The judge wasn’t any happier with the information presented for her consideration. The depth of her disappointment became painfully clear with each page of the opinion.

Notably, the court is at a disadvantage in determining whether the Industry Groups qualify as “employers,” as Moda presents no argument or evidence in opposition to plaintiffs’ motion to allow the court to make a fully-informed decision based on the pertinent facts. Nonetheless, after review of the limited information provided by plaintiffs, I find that issues of material fact remain as to whether the Industry Groups constitute employers within the meaning of ERISA. [Opinion at 7]

The judge was unimpressed with the declarations filed with the court explaining how “bona fide” each association had been (here’s an example from DeWalt).

…plaintiffs present insufficient information to establish that Associated Industries’ employer members have a “history of organized cooperation on employment-related matters and a genuine organizational relationship through their membership” in Associated Industries. [at 9]

…plaintiffs do not clarify whether and to what degree Associated Industries’ employer members participate in these activities, and plaintiffs provide no documentation of these events or activities. [at 9]

…plaintiffs provide limited information regarding the Associated Industries’ employer members who participate in the Health Benefit Trust, and whether those members, in form and in substance, actually control the relevant Health Benefit Trust. Therefore, I find that questions of fact preclude summary judgment. [at 10]

You begin to understand why Moda demanded an opinion letter from DOL or a favorable court ruling by the time you get to page 12 of the judge’s opinion. You also sense that the judge wasn’t thrilled being forced to decide the motion based upon the declarations.

I do not find that these supporting declarations sufficiently establish a common economic or representative interest among each Industry Group’s members, unrelated to the health plans. While the supporting declarations assert that the Industry Groups had access to, engaged in, participated in or sponsored certain educational and training programs, plaintiffs provide no documentation to establish who actually planned, attended or participated in the events. Further, the supporting declarations do not describe how employer members are solicited, who participates in each Industry Group, or how often the group meets or for what purpose.

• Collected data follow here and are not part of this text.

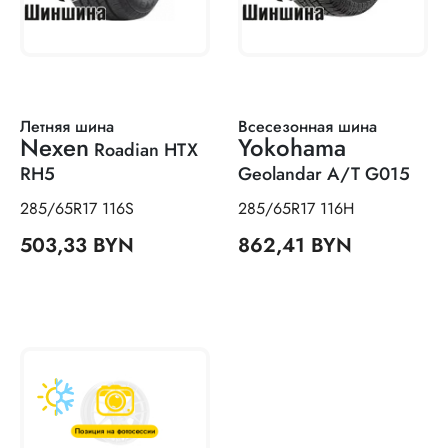
Летняя шина
Всесезонная шина
Nexen
Yokohama
Roadian HTX
RH5
Geolandar A/T G015
285/65R17 116S
285/65R17 116H
503,33 BYN
862,41 BYN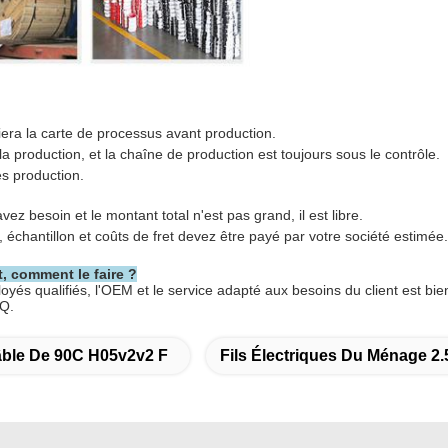
fiera la carte de processus avant production.
la production, et la chaîne de production est toujours sous le contrôle.
ès production.
vez besoin et le montant total n'est pas grand, il est libre.
é, échantillon et coûts de fret devez être payé par votre société estimé
, comment le faire ?
yés qualifiés, l'OEM et le service adapté aux besoins du client est bie
OQ.
ble De 90C H05v2v2 F
Fils Électriques Du Ménage 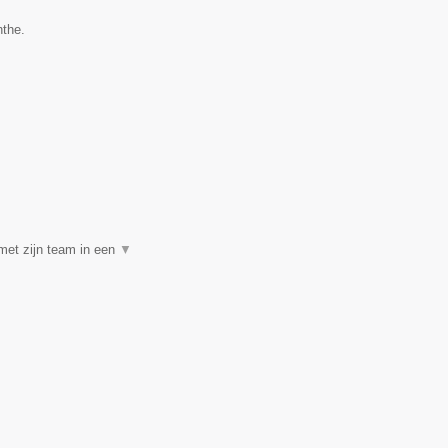
nthe.
met zijn team in een
▼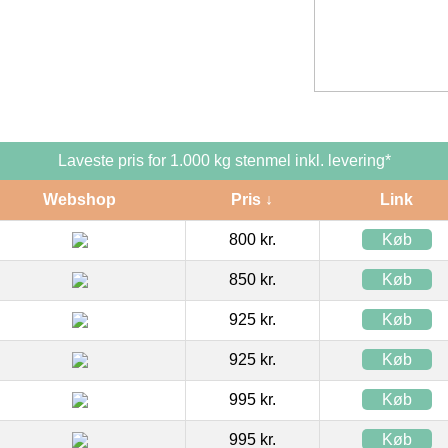
Laveste pris for 1.000 kg stenmel inkl. levering*
Webshop
Pris ↓
Link
800 kr.
Køb
850 kr.
Køb
925 kr.
Køb
925 kr.
Køb
995 kr.
Køb
995 kr.
Køb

Likewise, plaintiffs present no evidence regarding the processes by which the Industry Groups were formed, and plaintiffs give scant information regarding the powers, privileges and rights of employer-members, aside from the right to participate in the sponsored health plan. Finally, as with Associated Industries, plaintiffs do not provide adequate evidence to show that the members of the Industry Groups control the Health Benefit Trusts, in form and in substance. [at 12]

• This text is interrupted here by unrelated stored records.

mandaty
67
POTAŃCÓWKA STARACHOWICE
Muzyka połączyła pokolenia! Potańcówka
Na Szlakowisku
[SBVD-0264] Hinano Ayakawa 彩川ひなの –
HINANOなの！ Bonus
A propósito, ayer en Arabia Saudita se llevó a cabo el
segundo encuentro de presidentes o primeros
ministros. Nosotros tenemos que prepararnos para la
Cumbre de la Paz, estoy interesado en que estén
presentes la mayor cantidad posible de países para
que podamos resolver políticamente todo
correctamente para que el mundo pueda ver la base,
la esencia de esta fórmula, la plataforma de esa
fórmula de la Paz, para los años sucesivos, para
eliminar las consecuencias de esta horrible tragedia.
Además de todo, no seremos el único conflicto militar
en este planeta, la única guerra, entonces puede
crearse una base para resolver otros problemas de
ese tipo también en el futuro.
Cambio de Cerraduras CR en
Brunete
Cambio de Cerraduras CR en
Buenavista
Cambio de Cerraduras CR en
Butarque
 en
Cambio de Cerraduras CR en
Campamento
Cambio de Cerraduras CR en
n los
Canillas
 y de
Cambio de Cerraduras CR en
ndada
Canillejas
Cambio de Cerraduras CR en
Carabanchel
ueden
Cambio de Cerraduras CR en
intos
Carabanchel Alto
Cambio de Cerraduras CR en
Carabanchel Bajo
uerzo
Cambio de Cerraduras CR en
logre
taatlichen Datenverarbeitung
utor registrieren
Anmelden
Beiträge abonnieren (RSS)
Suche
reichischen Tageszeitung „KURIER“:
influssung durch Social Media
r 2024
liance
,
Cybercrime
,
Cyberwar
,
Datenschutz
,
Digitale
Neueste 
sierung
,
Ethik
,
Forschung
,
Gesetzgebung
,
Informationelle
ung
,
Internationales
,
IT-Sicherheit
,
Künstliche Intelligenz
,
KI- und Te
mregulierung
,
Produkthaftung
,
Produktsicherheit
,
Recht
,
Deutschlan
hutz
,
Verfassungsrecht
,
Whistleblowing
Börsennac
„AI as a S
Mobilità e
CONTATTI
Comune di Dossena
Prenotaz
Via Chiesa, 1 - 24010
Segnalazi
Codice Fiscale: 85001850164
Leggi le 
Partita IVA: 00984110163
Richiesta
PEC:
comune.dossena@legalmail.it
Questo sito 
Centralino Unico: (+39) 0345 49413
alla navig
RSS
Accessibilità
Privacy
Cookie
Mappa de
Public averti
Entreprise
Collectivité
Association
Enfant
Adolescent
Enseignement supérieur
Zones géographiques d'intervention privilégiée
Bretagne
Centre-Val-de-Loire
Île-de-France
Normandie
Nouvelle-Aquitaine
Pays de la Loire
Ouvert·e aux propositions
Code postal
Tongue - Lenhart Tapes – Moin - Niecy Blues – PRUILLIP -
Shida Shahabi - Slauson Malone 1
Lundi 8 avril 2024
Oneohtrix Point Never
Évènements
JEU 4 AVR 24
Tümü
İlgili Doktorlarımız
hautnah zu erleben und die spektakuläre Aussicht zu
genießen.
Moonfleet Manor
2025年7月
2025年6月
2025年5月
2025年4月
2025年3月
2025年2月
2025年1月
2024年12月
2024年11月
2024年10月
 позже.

If the judge weighed information provided by association counsel concerning the Oregon Insurance Commissioner’s approval of the Bend Chamber plans or the Washington Insurance Commissioner’s loss in an administrative appeal of AHP rates, the actions of the insurance departments did not seem to matter to the opinion.

I wonder how the Seattle federal judge will view his pending case given nearly the same facts, circumstances and record. I’m sure it will be resolved by the time I get back from vacation. Right?